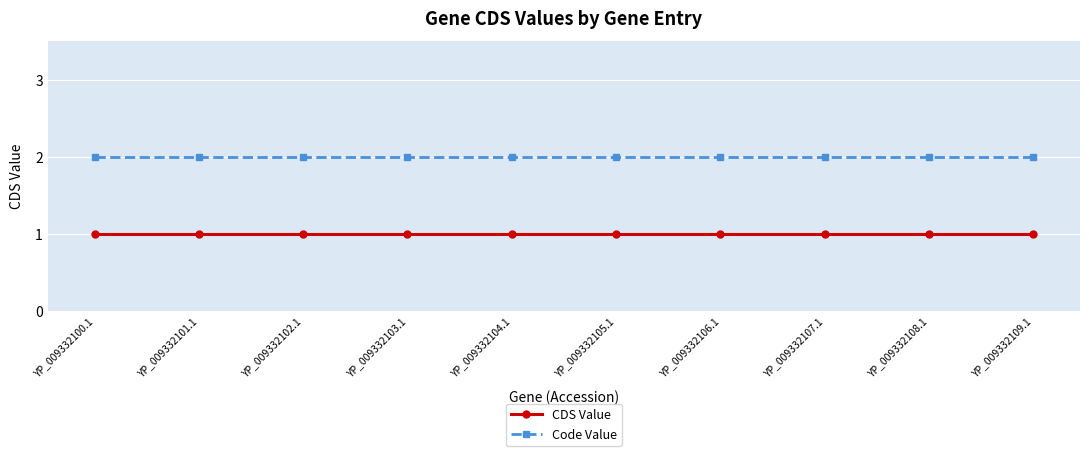

True or false: CDS Value and Code Value intersect in this chart.

False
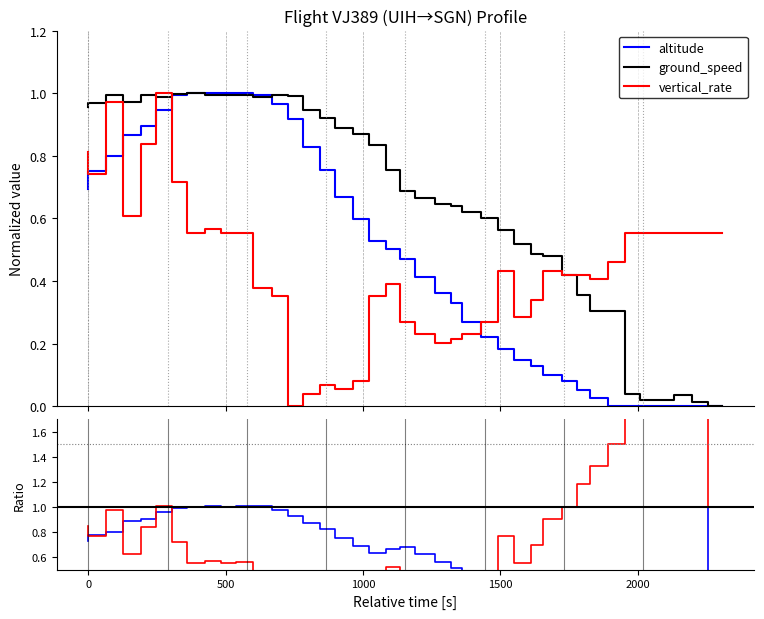

True or false: vertical_rate and ground_speed cross at least once.

True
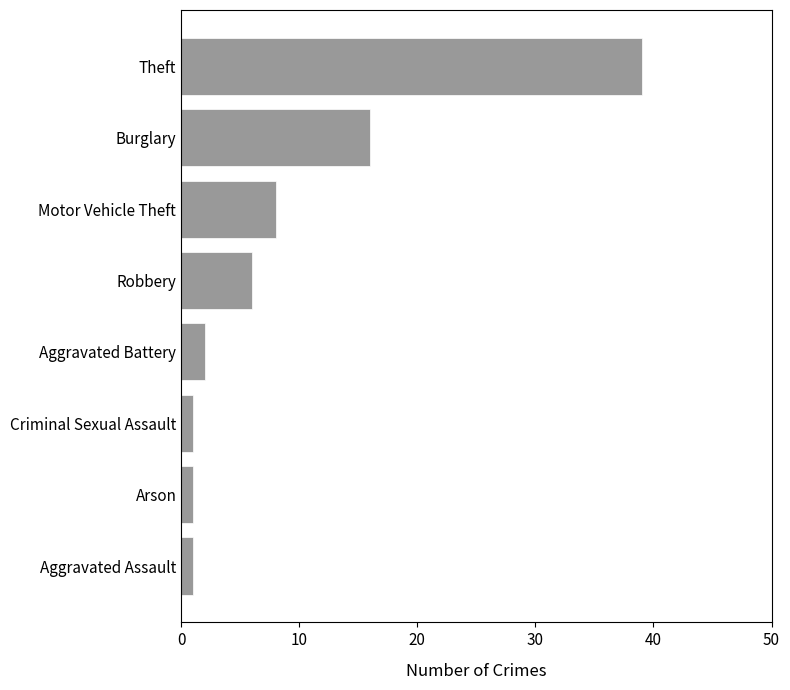

Count the number of categories in the chart.

8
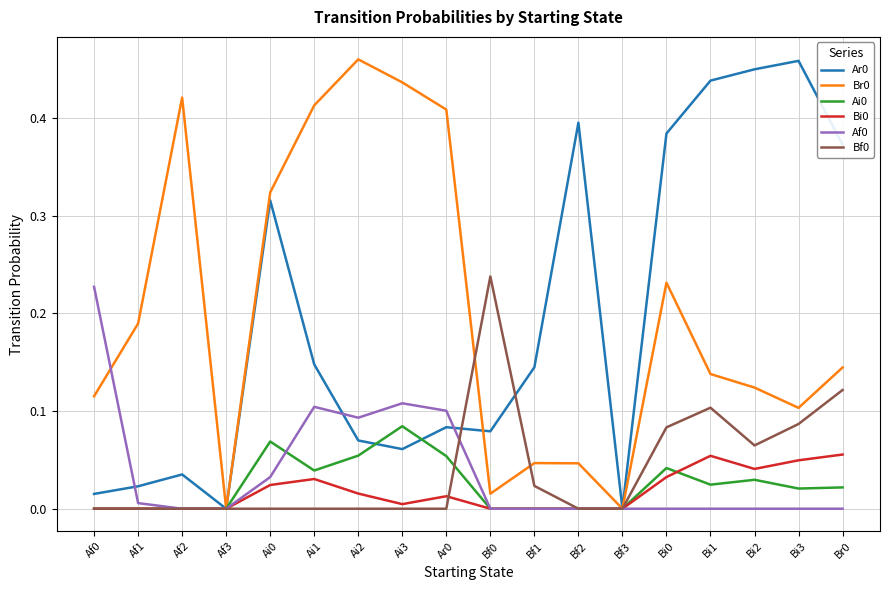

Is this an area chart (filled region under the line)?

No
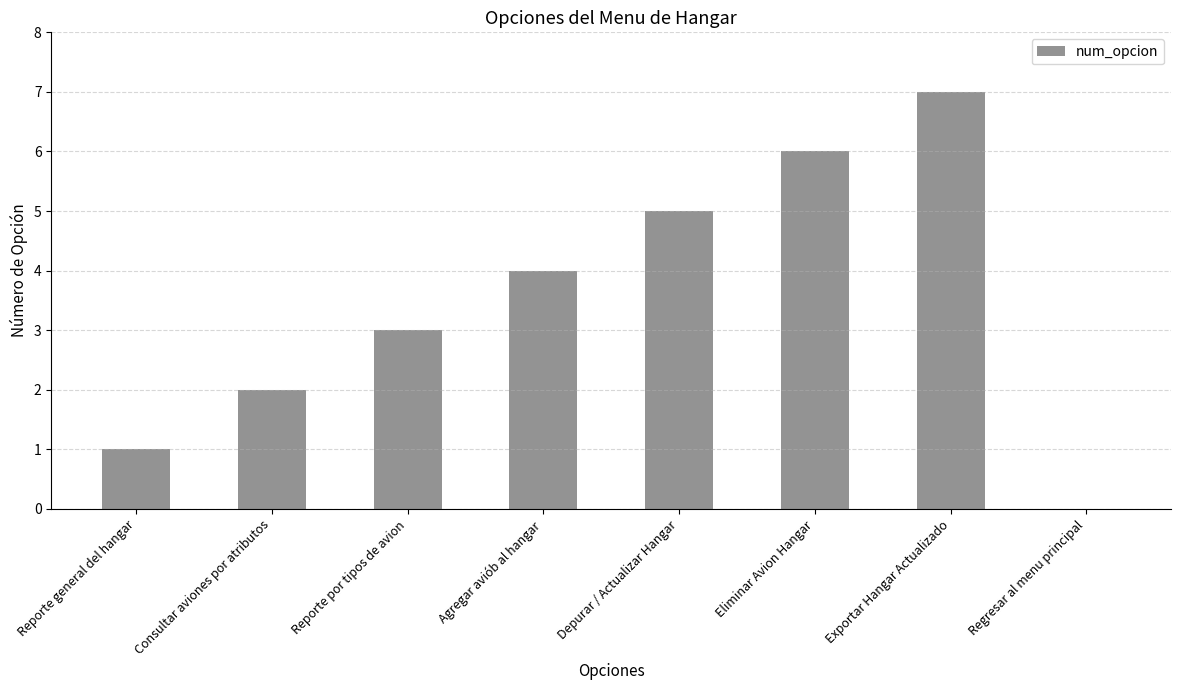

The value at Consultar aviones por atributos is 2. True or false?

True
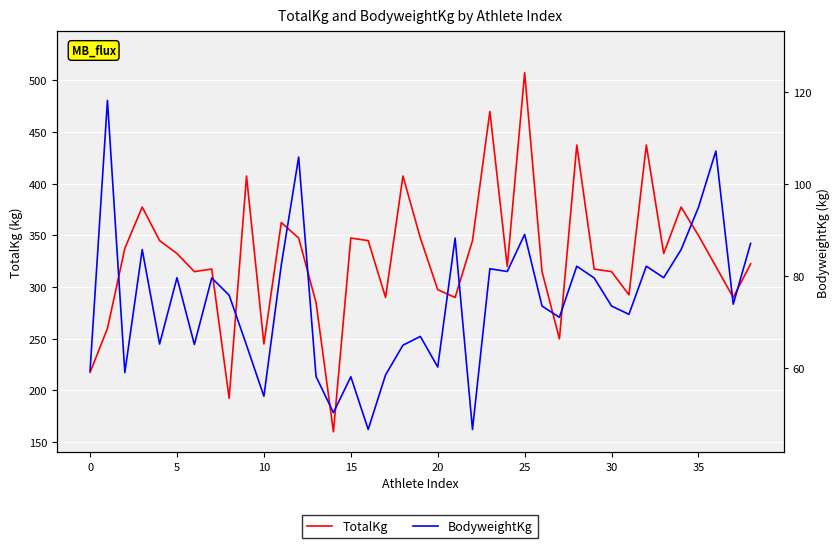

In TotalKg, how many points are lower than both neighbors (excluding endpoints)?

11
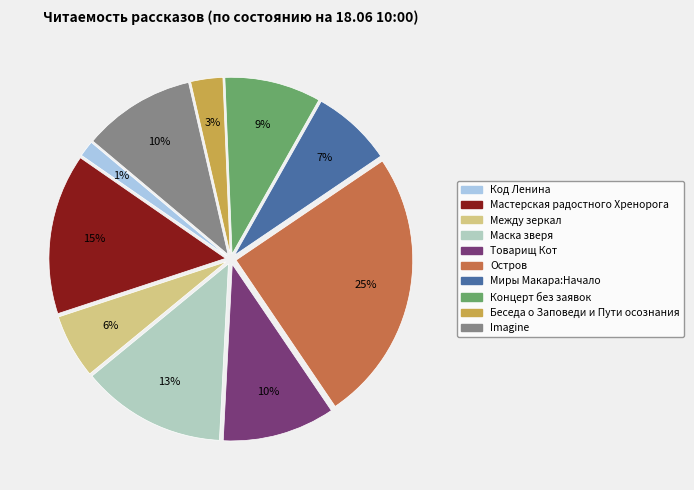

To the nearest percent, what is the difference between the Маска зверя and Остров slice percentages?

12%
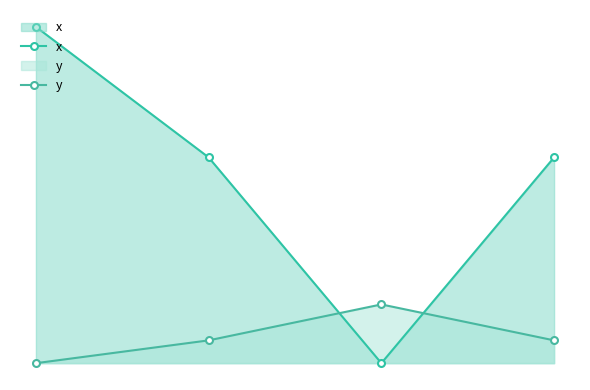

What is the value of the x point at the 2nd from the left?

8.8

EXERCISE -> Print every row above verbatim, leaving out the pictures.

REPLY TO THE EXERCISE ->
True or false: CDS Value and Code Value intersect in this chart.

False

True or false: vertical_rate and ground_speed cross at least once.

True

Count the number of categories in the chart.

8

Is this an area chart (filled region under the line)?

No

The value at Consultar aviones por atributos is 2. True or false?

True

In TotalKg, how many points are lower than both neighbors (excluding endpoints)?

11

To the nearest percent, what is the difference between the Маска зверя and Остров slice percentages?

12%

What is the value of the x point at the 2nd from the left?

8.8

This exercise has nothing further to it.